A NEW kind of silence tumbled down between them. It crackled and spat with what Zoe Kanellis was not saying, though Anton saw her contempt for him beginning to write itself on her face.

He offered a wry smile. ‘You have heard of me, then.’

The way she shot his smile a shrivelling glance killed it dead. ‘I would need to be deaf and blind not to have heard of you, Mr Pallis,’ she cut back, then just spun on her heels and walked off towards the rear of the house, leaving him to follow—or not. Her manner told him she was certainly not going to give him encouragement either way.
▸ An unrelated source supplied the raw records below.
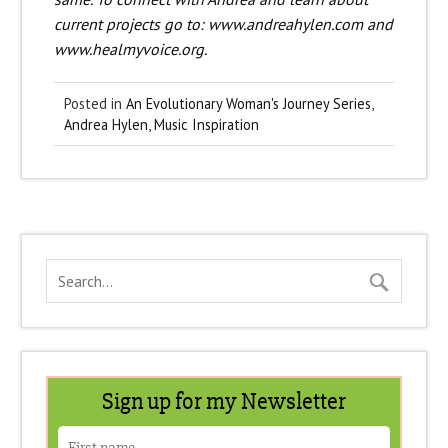
current projects go to: www.andreahylen.com and
www.healmyvoice.org.
Posted in
An Evolutionary Woman's Journey Series
,
Andrea Hylen
,
Music Inspiration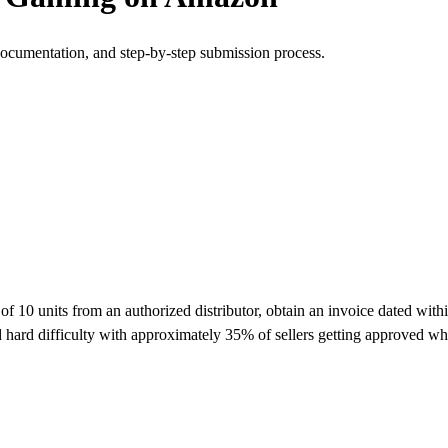
documentation, and step-by-step submission process.
 units from an authorized distributor, obtain an invoice dated within 
hard difficulty with approximately 35% of sellers getting approved wh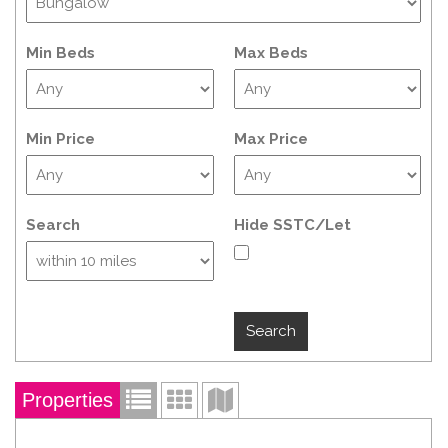
Min Beds
Max Beds
Min Price
Max Price
Search
Hide SSTC/Let
Properties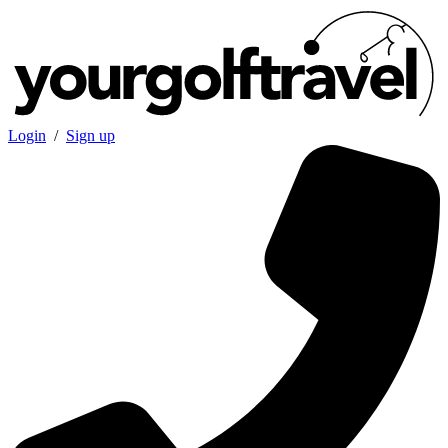
Login
/
Sign up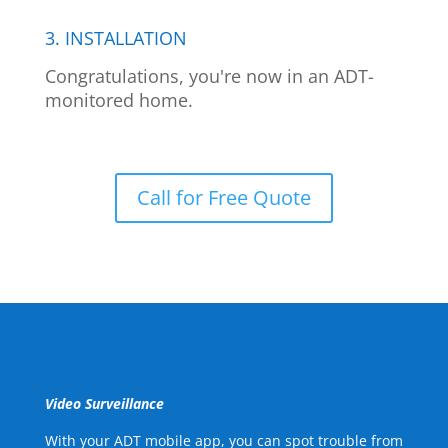
3. INSTALLATION
Congratulations, you're now in an ADT-
monitored home.
Call for Free Quote
Video Surveillance
With your ADT mobile app, you can spot trouble from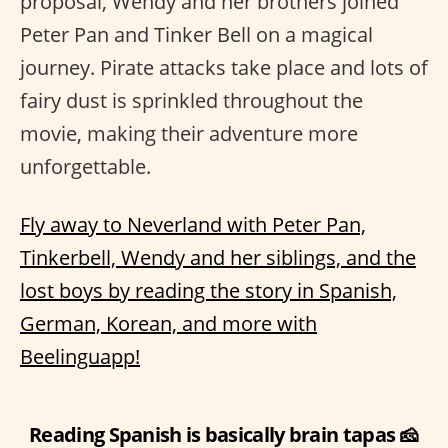
proposal, Wendy and her brothers joined
Peter Pan and Tinker Bell on a magical
journey. Pirate attacks take place and lots of
fairy dust is sprinkled throughout the
movie, making their adventure more
unforgettable.
Fly away to Neverland with Peter Pan,
Tinkerbell, Wendy and her siblings, and the
lost boys by reading the story in Spanish,
German, Korean, and more with
Beelinguapp!
Reading Spanish is basically brain tapas 🧀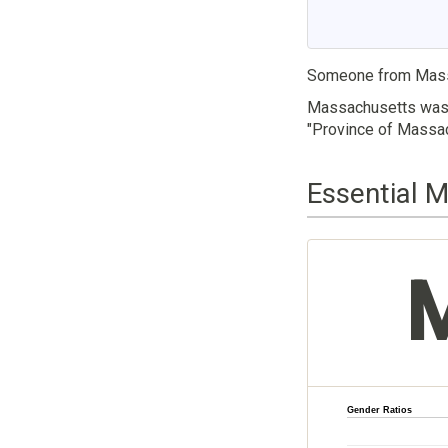
Someone from Mass
Massachusetts was t
"Province of Massac
Essential 
Gender Ratios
You are going to owe me big time for this one, Theo, Anton mused grimly as he took a moment to take in more of his surroundings. The house was tiny, a typical Victorian mid-terrace property with a steep, narrow staircase and two pine doors leading off the hall. It was all nicely decorated and a fawn-coloured carpet covered the floor. But, if he’d ever bothered to wonder how Leander Kanellis had lived since he’d walked away from one of Greece’s wealthiest families, not in a million years would he have imagined he lived like this.

Zoe had disappeared through the farthest door; pulling in a breath, Anton followed in her wake. He found her standing in a surprisingly large kitchen which seemed to double up as a sitting room, a big, blue sofa and chair forming a comfortable seating-area. A television occupied one corner. A coffee table littered with tabloid newspapers stood between it and the sofa. The other half of the room was mainly taken up by a large wooden table dominating the floor space around which cheap, pine units were fixed to the walls.

He saw the baby paraphernalia stacked up on top of one of the units, the kind of things that were completely alien to him except in a purely abstract sense. A tiny cot-like thing stood near the sofa, though he could see no baby lying in it.

‘He’s asleep upstairs.’

She’d caught him looking. Turning around to face her, Anton opened his mouth to ask if the boy was doing OK, but she got in first.

‘The media hype out there disturbs him when he’s down here, especially when they start ringing the bell. So I put him to sleep upstairs at the back of the house where the noise doesn’t carry so much.’

‘You did not contact the police to have them moved away?’ he asked, frowning.

She stared at him as if he’d just grown an extra head. ‘We are not the royal family, Mr Pallis. The police say they can’t do anything, and asking that lot to give us our privacy at this sad time doesn’t work for us. Excuse me for a moment.’